Maybe this is on us for not including enough detail in the post, but I'm pretty confident that you would lose your bet no matter how you operationalised it. We did compare ITO to using the encoder to pick features (using the top k) then optimising the weights on those feature at inference time, and to learning a post hoc scale and to address the 'shrinkage' problem where the encoder systematically underweights features, and gradient pursuit consistently outperformed both of them, so I think that gradient pursuit doesn't just fiddle round with low weight, it also chooses features 'better'.

With respect to your threshold thing; the structure of the specific algorithm we used (gradient pursuit) means that if GP has selected a feature, it tends to assign it quite a high weight, so I don't think that would do much; SAE encoders tend to have much more features close to zero, because it's structurally hard for them to avoid doing this. I would almost turn around your argument; i think that low-activating features in a normal SAE are likely to not be particularly interesting or interpretable either, as the structure of an SAE makes it difficult for them to avoid having features that have interference activate spuriously.

One quirk of gradient pursuit that is a bit weird is that it will almost always choose a new feature which is orthogonal to the span of features selected so far, which does seem a little artificial.

Whether the way that it chooses features better is actually better for interpretability is difficult to say. As we say in the post, we did manually inspect some examples and we couldn't spot any obvious problems with the ITO decomposition, but we haven't done a properly systematic double blind comparison of ITO to encoder 'explanations' in terms of interpretability because it's quite expensive for us in terms of time.

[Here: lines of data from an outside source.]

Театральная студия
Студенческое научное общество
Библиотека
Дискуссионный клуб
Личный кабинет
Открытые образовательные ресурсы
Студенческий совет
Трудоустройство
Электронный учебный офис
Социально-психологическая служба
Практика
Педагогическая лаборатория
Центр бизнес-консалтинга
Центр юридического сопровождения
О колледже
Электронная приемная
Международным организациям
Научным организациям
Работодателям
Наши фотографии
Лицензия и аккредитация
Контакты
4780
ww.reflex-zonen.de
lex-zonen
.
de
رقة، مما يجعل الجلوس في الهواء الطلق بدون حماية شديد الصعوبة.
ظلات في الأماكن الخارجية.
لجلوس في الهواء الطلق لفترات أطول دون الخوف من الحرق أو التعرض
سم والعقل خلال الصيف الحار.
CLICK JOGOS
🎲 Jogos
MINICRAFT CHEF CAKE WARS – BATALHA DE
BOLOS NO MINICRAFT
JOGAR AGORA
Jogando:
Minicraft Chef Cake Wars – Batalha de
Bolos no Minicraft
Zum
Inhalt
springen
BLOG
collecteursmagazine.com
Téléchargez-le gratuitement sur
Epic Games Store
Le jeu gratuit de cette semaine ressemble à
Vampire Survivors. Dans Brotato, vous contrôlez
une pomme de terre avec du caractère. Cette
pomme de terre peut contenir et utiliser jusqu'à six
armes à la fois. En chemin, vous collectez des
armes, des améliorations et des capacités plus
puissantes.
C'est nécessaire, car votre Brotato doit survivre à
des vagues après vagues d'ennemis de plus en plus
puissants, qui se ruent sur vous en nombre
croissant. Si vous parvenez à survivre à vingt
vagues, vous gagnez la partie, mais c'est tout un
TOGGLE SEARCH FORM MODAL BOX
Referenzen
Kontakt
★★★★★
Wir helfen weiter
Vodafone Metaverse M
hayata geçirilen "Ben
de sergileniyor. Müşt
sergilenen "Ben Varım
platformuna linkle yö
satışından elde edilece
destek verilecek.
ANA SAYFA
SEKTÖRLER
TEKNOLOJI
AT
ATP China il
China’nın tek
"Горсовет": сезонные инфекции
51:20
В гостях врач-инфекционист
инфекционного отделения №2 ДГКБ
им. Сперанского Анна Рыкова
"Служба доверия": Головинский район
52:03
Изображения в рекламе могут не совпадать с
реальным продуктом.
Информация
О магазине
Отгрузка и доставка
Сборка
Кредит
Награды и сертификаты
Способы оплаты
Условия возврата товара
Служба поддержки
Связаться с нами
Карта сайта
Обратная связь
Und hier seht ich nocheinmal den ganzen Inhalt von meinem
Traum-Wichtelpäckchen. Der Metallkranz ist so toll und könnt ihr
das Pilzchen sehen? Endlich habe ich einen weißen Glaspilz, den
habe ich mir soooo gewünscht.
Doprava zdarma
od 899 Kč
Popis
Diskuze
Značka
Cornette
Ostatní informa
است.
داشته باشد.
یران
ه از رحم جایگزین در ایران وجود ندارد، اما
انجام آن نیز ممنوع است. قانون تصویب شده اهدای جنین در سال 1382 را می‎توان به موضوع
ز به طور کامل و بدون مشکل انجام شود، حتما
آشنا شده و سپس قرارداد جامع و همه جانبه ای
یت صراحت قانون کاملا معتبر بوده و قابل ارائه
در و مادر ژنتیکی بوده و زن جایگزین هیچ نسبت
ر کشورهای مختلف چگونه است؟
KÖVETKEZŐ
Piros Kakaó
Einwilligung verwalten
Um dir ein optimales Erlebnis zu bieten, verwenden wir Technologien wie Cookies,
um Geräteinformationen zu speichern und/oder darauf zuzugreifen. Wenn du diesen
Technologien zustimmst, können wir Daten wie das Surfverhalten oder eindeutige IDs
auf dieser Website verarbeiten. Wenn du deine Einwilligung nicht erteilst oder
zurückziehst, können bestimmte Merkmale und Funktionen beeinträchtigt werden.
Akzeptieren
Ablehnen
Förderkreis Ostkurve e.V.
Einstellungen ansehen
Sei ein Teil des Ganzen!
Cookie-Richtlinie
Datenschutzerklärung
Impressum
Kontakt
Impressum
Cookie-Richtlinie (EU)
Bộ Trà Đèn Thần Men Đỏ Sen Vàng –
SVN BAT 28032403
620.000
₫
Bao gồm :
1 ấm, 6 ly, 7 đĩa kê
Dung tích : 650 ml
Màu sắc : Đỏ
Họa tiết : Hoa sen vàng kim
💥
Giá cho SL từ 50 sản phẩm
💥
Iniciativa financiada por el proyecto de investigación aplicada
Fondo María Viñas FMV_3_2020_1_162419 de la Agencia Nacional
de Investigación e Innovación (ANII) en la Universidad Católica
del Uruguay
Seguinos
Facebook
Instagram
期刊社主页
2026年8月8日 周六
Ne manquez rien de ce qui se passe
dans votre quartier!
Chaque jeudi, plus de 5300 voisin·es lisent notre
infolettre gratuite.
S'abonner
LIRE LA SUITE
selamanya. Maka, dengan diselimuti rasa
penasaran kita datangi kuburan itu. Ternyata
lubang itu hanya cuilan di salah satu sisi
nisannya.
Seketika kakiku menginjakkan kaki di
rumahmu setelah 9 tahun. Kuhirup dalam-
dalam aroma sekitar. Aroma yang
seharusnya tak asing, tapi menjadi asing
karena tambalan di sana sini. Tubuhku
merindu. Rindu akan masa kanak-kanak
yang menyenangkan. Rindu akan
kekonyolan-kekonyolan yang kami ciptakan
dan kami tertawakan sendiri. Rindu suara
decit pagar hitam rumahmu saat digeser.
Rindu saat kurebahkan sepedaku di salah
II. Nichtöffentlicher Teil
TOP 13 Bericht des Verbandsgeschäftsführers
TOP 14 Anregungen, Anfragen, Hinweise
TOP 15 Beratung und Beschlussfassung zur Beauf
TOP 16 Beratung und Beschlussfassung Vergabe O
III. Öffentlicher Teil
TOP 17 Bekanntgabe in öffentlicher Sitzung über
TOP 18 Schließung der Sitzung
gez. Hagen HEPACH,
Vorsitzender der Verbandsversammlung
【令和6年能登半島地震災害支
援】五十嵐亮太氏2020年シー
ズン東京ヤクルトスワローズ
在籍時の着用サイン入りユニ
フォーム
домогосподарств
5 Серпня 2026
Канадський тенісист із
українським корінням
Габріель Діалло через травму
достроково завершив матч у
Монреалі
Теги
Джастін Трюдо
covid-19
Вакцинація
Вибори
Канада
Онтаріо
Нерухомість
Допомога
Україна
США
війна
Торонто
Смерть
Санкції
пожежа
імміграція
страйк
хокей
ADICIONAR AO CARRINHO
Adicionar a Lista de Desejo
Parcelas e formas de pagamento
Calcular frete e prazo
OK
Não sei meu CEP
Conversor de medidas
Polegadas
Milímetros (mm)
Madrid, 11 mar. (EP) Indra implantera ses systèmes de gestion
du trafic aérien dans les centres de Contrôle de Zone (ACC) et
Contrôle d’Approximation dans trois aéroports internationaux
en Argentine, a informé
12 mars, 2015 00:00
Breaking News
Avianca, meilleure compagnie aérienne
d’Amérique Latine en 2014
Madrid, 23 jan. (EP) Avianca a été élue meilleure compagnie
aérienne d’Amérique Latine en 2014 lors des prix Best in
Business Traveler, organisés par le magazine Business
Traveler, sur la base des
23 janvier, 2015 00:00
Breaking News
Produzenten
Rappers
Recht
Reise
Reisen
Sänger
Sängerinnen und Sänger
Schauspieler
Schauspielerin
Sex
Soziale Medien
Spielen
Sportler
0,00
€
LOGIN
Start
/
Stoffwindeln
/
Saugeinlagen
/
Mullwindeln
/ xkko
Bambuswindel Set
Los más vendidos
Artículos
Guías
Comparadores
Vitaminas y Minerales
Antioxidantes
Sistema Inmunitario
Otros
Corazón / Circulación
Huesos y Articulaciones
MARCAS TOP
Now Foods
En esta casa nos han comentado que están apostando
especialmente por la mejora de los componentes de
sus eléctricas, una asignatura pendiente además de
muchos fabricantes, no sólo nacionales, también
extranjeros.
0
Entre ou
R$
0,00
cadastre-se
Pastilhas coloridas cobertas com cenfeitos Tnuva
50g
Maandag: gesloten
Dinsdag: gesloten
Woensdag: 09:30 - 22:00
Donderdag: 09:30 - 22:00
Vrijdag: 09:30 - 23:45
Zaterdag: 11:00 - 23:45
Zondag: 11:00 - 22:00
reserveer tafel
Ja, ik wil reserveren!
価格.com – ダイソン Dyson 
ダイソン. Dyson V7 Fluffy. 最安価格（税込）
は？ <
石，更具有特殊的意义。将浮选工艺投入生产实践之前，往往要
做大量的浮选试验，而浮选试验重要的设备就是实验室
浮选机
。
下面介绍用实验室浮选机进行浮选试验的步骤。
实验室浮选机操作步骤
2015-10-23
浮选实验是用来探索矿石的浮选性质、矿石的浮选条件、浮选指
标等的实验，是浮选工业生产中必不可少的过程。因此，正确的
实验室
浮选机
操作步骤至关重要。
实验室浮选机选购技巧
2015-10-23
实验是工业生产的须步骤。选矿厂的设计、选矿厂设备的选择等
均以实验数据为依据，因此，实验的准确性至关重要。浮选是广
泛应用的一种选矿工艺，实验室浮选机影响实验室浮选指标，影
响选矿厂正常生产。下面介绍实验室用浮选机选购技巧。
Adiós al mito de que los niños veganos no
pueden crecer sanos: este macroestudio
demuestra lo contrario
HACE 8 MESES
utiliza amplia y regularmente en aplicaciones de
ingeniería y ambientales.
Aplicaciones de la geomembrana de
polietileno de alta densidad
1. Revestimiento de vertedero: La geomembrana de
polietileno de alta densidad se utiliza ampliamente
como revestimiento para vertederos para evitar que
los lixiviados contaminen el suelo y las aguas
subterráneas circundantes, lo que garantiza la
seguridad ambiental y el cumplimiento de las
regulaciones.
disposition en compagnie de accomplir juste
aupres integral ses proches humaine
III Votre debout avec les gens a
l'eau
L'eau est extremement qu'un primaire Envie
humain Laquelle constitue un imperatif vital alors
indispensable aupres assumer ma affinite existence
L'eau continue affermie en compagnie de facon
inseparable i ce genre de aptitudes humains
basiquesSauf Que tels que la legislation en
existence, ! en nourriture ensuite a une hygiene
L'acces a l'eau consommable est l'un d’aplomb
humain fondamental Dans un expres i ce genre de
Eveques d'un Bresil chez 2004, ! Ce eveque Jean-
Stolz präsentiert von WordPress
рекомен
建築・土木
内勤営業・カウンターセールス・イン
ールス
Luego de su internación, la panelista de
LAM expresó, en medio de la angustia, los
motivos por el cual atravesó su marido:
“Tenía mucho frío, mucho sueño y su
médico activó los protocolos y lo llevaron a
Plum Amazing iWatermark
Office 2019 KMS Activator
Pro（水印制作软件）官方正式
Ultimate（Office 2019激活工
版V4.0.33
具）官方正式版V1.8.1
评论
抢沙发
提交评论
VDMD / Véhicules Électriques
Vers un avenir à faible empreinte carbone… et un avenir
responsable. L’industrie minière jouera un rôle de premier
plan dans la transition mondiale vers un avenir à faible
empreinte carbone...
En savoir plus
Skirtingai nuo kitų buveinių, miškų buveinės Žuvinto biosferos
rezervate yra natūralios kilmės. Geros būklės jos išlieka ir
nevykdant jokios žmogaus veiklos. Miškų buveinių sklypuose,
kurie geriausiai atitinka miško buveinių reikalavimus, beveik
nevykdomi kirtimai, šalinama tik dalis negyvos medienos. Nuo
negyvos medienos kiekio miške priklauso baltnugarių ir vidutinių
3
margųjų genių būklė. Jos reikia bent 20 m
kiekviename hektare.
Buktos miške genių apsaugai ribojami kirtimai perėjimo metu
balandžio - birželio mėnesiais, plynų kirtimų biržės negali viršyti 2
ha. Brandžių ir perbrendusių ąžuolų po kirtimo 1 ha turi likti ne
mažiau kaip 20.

I think that it's too early to say whether ITO is 'really' helping or not, but I am pretty confident it's worth more exploration, which is why we are spreading the word about this specific algorithm in this snippet (even though we didn't invent it). I think training models using GP at train time, getting rid of the SAE framework altogether, is also worth exploring to be honest. But at the moment it's still quite hard to give sparse decompositions an 'interpretability score' which is objective and not too expensive to make, so it's a bit difficult to see how we would evaluate something like this. (I think auto-interp could be a reasonable way of screening ideas like this once we are running it more easily)

I think there is a fairly reasonable theoretical argument that non-SAE decompositions won't work well for superposition (because the NN can't actually be using an iterative algorithm to read features) but I do think that I haven't really seen any empirical evidence that this is either true or false to be honest, and I don't think we should rule out that non-SAE methods would just work loads better; they do work much better for almost every other sparse optimisation algorithm afaik.